The Hague Convention
The Hague Convention (1980) — the Hague Convention on the Civil Aspects of International Child Abduction — is a multilateral treaty that ensures that children abducted to another country are returned to their rightful parent or guardian. Countries that have ratified the Hague Convention, have to align their domestic laws concerning child abduction with their obligations under the Convention. This means preserve a status quo child custody arrangement that existed immediately before an alleged wrongful removal or retention. The aim is to deter a parent from crossing international borders to find a court that would rule a custody battle in his/her favour.

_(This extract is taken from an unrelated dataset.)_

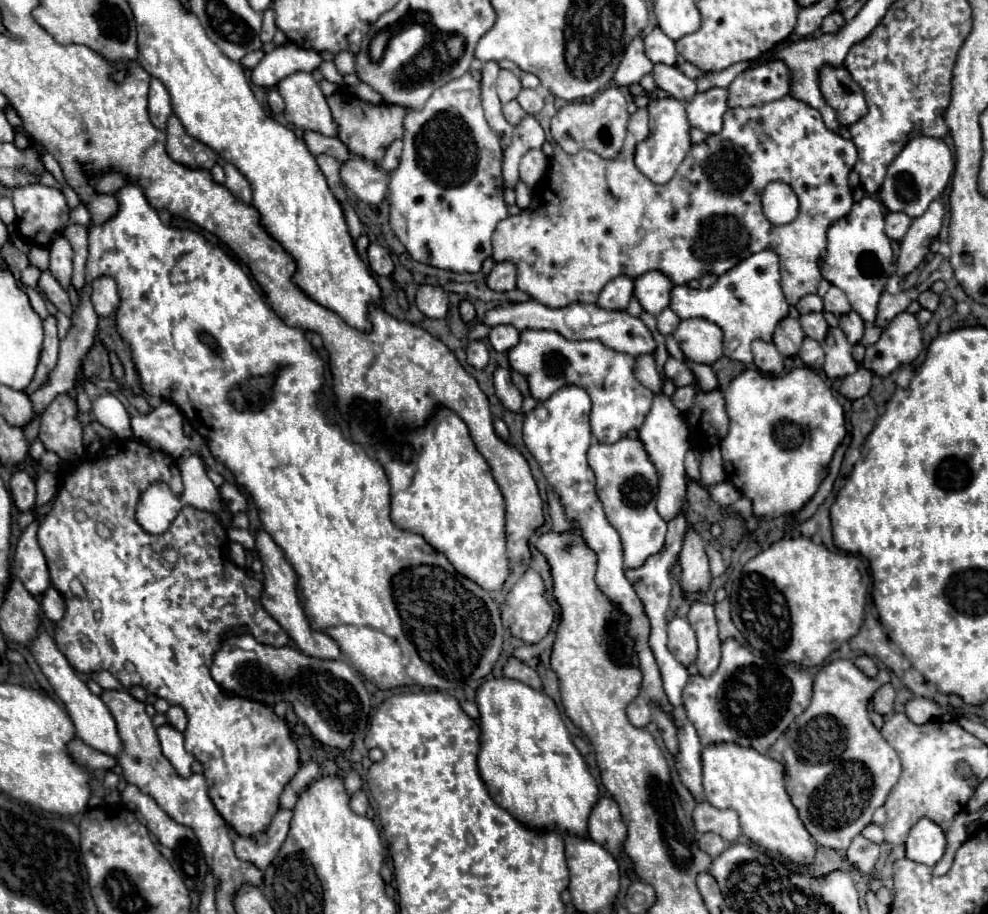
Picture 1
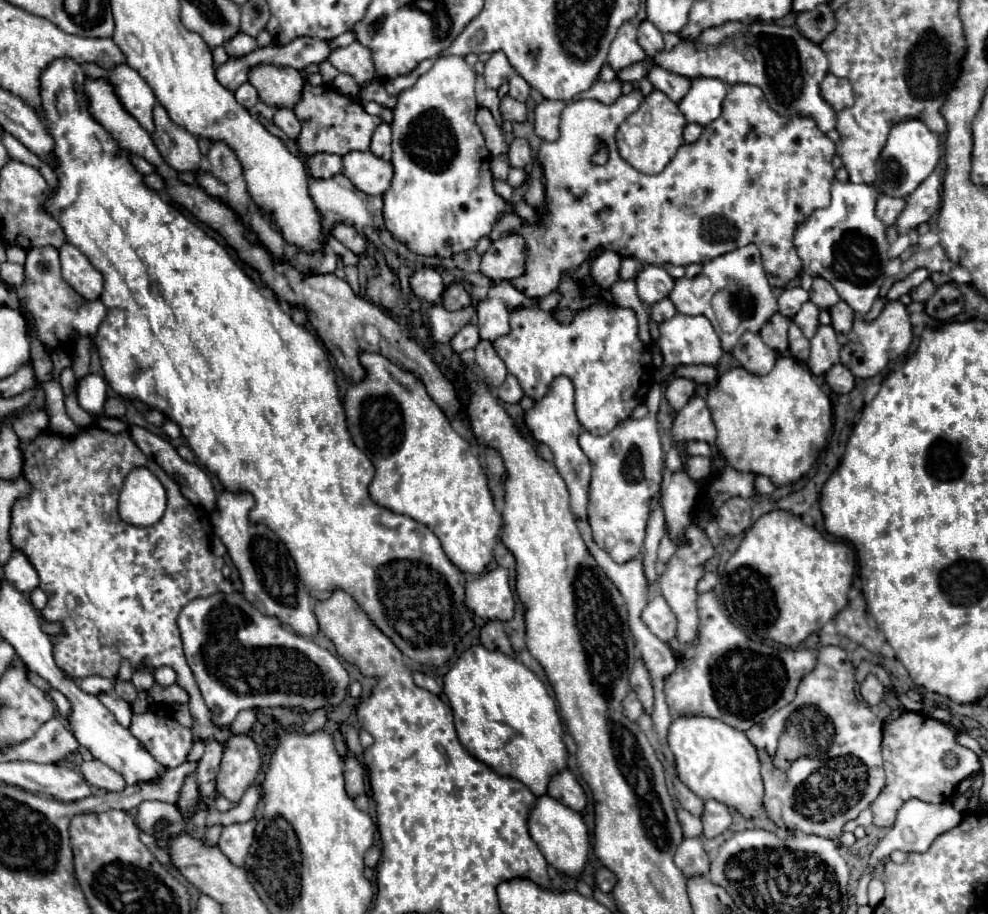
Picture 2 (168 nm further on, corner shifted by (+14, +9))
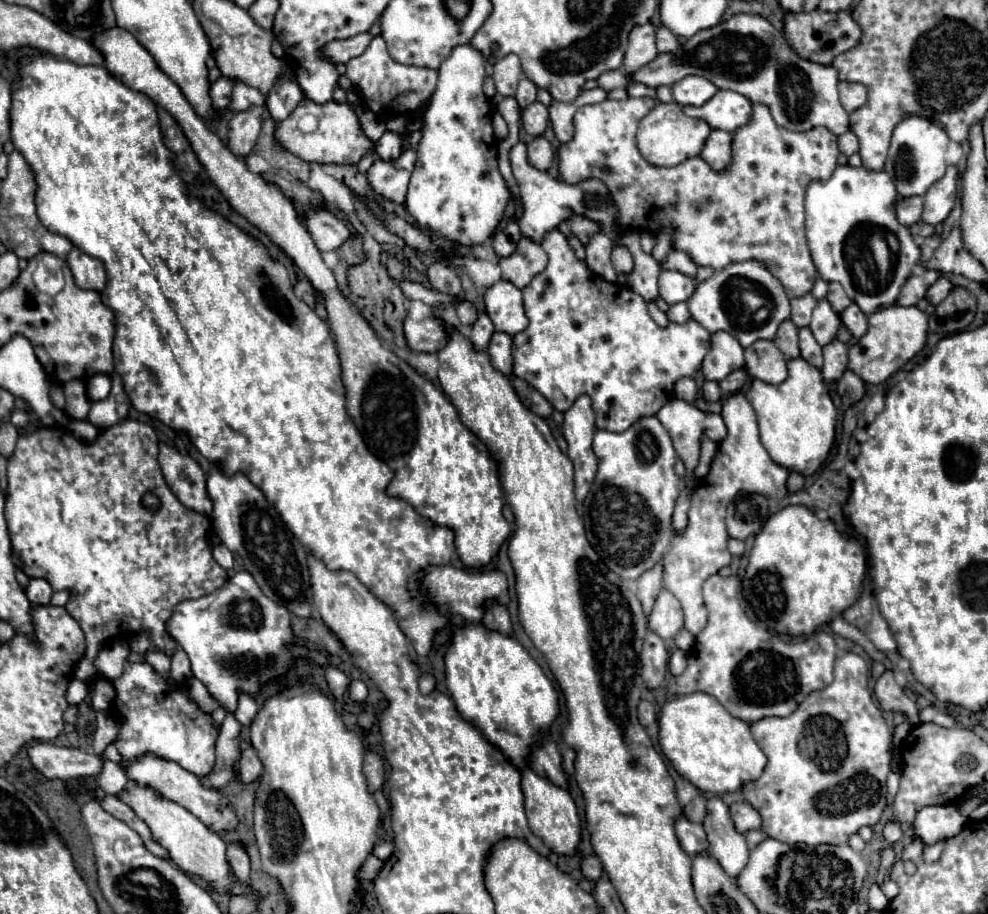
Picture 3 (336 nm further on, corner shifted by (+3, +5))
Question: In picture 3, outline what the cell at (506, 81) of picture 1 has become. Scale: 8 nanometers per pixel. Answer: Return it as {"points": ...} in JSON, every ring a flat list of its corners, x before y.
{"points":[[506,55,496,61,492,79,494,79,496,91,502,97,514,97,520,77,522,77,522,67,520,67,520,59,516,55]]}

Even though the Convention is a good instrument in the event a child is abducted to a country that has ratified the Convention. However, as of February 2020, only 101 nations have ratified the Convention. Bringing back a child from a non-ratifying country could be a tedious process as the local laws apply (which may or may not be compliant with the provisions in the Convention) and sovereign nations cannot interfere with each other's legal systems, judiciaries, or law enforcement. However, some countries may still give priority to the child’s welfare and rights by integrating measures in their own laws to tackle cross-border child abduction. For the treaty to apply, the child must be under the age of 16.
If your child is taken by your (ex-) partner to India, then you should know that India has not ratified the Hague Convention. The reason for this that many women who marry abroad bring their children back with them. These women often do so to escape an abusive relationship/domestic violence. Ratifying the Hague Convention would only aggravate the situation in such cases. Despite this legal setback, Indian Constitution does treat cross-border child abduction cases as custody cases by incorporating certain provisions to help parents whose children have been taken to India. Also, the definition of abduction in the Indian Constitution overlaps the definition under the Hague Convention.
According to the Indian Constitution, parties can file a petition with the State High Court to summon both the abducting parent and child (a writ of Habeas Corpus against the abducting parent).
One can also see an overhaul of laws that that reflects the overarching aim of the Hague Convention.
The case law repeatedly stresses the importance of the welfare of the child in abduction cases and has held that the paramount welfare of the children would lie in shared parenting by ordering the return of the children.
Are you a parent whose child has been ‘abducted’ by the ex-partner and brought to India, then you can be a bit more assured that it is possible that your child can return to you.